Methods: We analysed eight polymorphisms in seven type 2 diabetes genes (CDKAL1 rs7756992; CDKN2A and CDKN2B rs10811661 and rs564398; HHEX rs7923837; IGF2BP2 rs4402960; KCNJ11 rs5215; PPARG rs1801282; and TCF7L2 rs7903146) in a maximum of 481 sedentary, non-diabetic white individuals, who participated in a 20-week endurance training programme. Associations were tested between the variants and changes in IVGTT-derived phenotypes.
Results: The only evidence of association with training response was found with PPARG rs1801282 (Pro12Ala). We observed that Ala carriers experienced greater increase in overall glucose tolerance (Deltaglucose disappearance index Ala/Ala 0.22 +/- 0.22, Pro/Ala 0.14 +/- 0.06, Pro/Pro 0.004 +/- 0.03; p = 0.0008), glucose effectiveness (Ala/Ala 0.28 +/- 0.41, Pro/Ala 0.44 +/- 0.14, Pro/Pro 0.09 +/- 0.06; p = 0.004), acute insulin response to glucose (Ala/Ala 64.21 +/- 37.73, Pro/Ala -11.92 +/- 40.30, Pro/Pro -46.30 +/- 14.70; p = 0.03) and disposition index (Ala/Ala 551.8 +/- 448.5, Pro/Ala 534.6 +/- 218.3, Pro/Pro -7.44 +/- 88.18; p = 0.003).

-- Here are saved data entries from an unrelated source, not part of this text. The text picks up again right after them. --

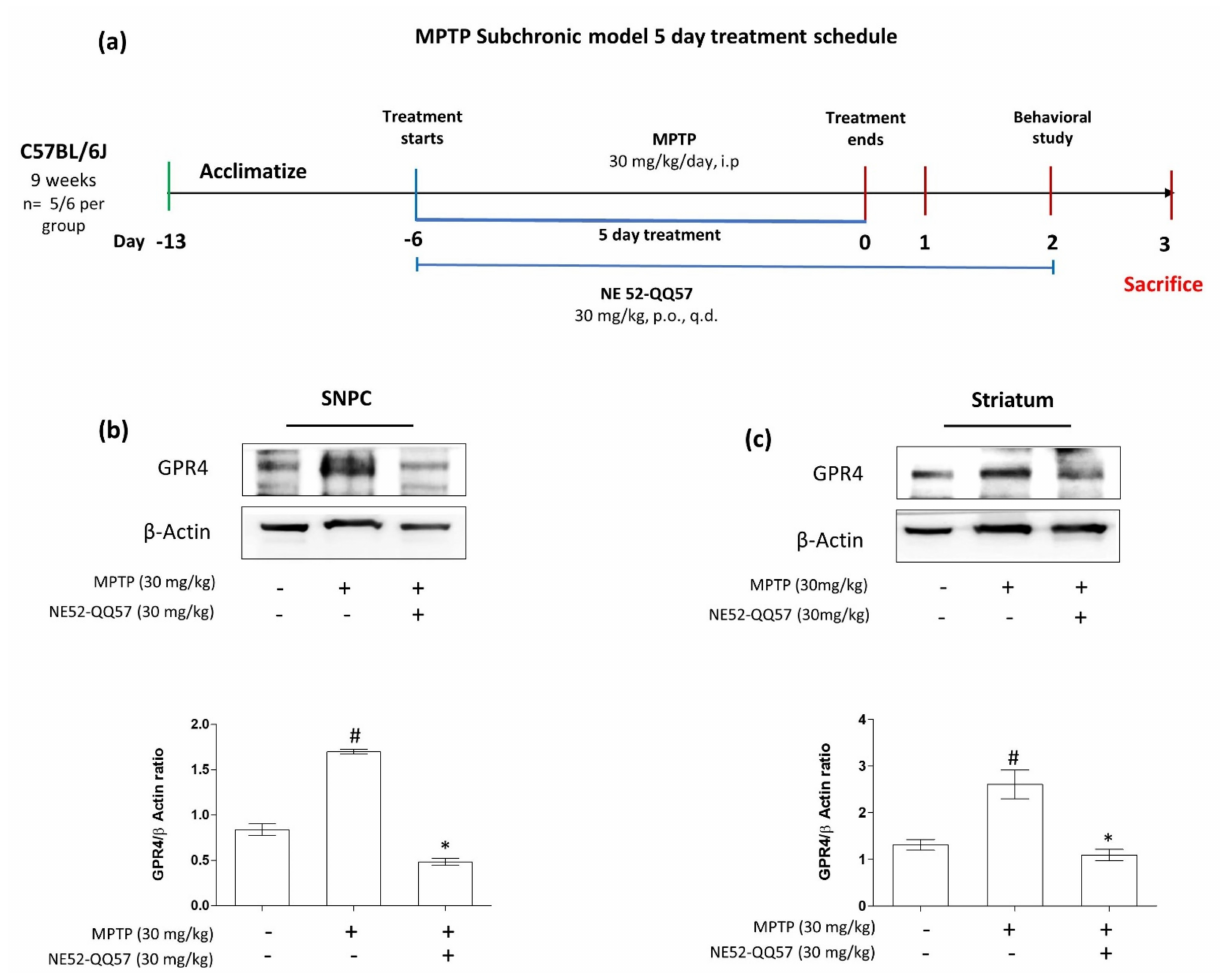
Figure 1. The effects of subchronic MPTP administration on the GPR4 protein expression levels in the substantia nigra and striatum of the mouse brain. ( a ) Schematic representation of the treatment and behavioral study schedule for animal experiments. GPR4 protein expression and its densitometric analysis in ( b ) the substantia nigra pars compacta (SNpc) and ( c ) the striatum measured in tissue samples collected 3 days after the final MPTP administration. β -Actin expression levels used as an internal control. Data are presented as the mean ± SEM. One-way ANOVA, followed by Tukey’s multiple comparison test, was used to compare differences between groups. # p < 0.05 when the MPTP-treated group was compared with the vehicle-only group; * p < 0.05 when other treated groups were compared with the MPTP-treated group. p.o.: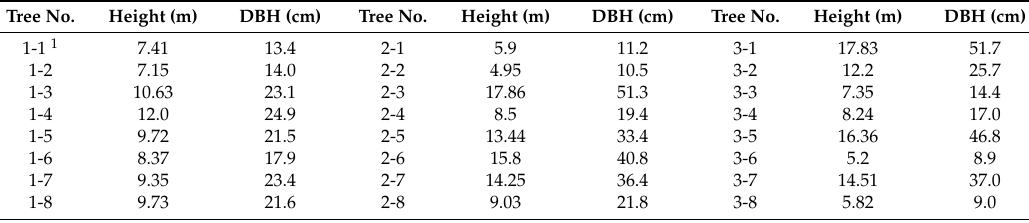
Table A1. The measured heights and DBHs of the sample trees in five plots of the test site. Tree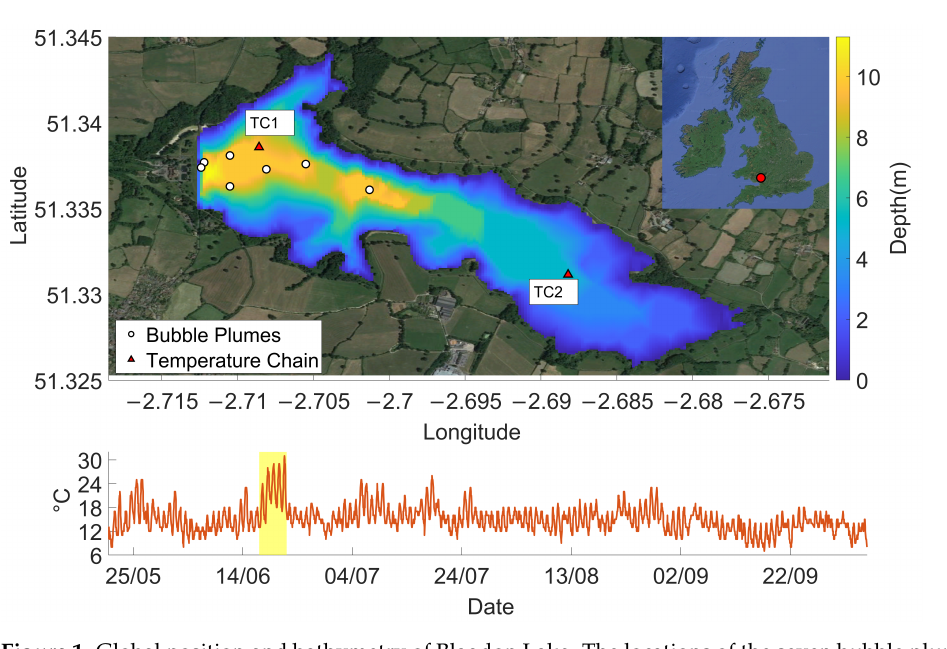
Figure 1. Global position and bathymetry of Blagdon Lake. The locations of the seven bubble plumes used to mix the reservoir and the two temperature chains deployed for this study are marked (white circles and red triangles, respectively; top ). A time series of 2017 air temperature data is shown, including the June 2017 heatwave which is highlighted in yellow ( bottom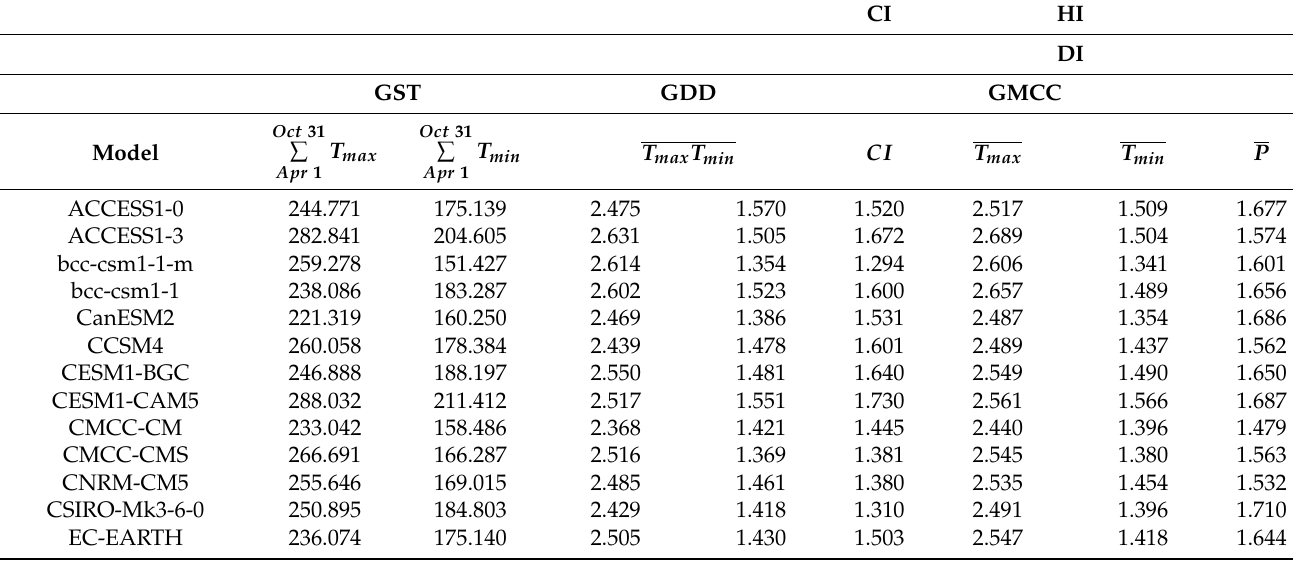
Table 3. Localized Constructed Analogs (LOCA) Coupled Model Intercomparison Project phase 5 (CMIP5) [40,41] model root mean squared error (RMSE) values by variable, as defined in Table 2, for calculation of the growing season average temperature (GST), growing degree days (GDD), Huglin index (HI), cool night index (CI), dryness index (DI), and the G é oviticulture multicriteria climate classification (GMCC) throughout the Willamette Valley American Viticultural Area during the LOCA CMIP5 defined historic period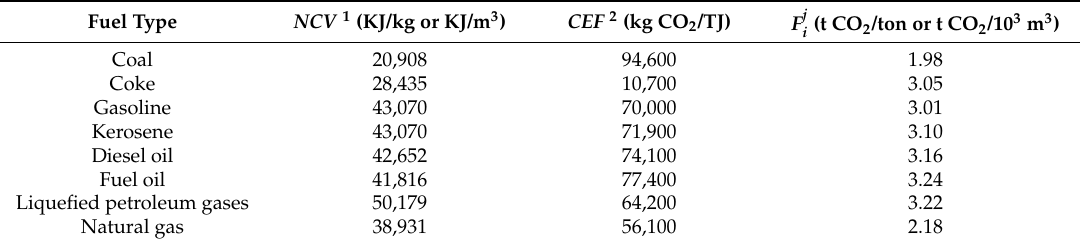
Table 2. CO 2 emissions per unit of fuel combustion in China in 2010.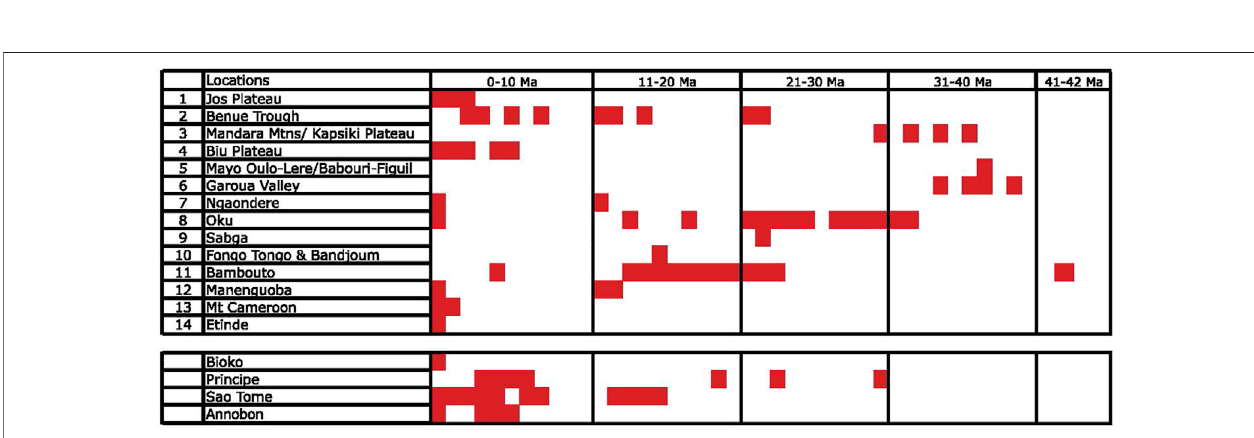
FIGURE 2 | Ages of volcanic activity at volcanic centers along the continental CVL (#1 – 14) and the oceanic portions (by island name) of the CVL. Volcanic center locations are shown in Figure 1 (Hedberg, 1969; Grant et al., 1972; Grunau et al., 1975; Dunlap and Fitton, 1979; Cornen and Maury, 1980; Dunlap, 1983; Fitton and Dunlap, 1985; Lee et al., 1994; Ngounouno et al., 1997; Marzoli et al., 1999; 2000; Ngounouno et al., 2001; 2003; Njilah et al., 2004; Ngounouno et al., 2005; 2006), illustrating the lack of age progression for initiation or cessation of volcanism along the CVL. Reproduced with permission from Reusch et al. (2010).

Conclusions/interpretation: Compared with Pro/Pro individuals, PPARG Ala carriers experienced greater improvements in glucose and insulin metabolism in response to regular endurance training. However, we did not find evidence of association between type 2 diabetes susceptibility variants recently identified through GWAS and glucose homeostasis response to exercise. Our results extend those of previous studies showing that Ala carriers appear to be more responsive to beneficial health effects of lifestyle interventions.
Keywords: Diabetes susceptibility genes; IVGTT-derived phenotypes; Polymorphisms; Response to exercise.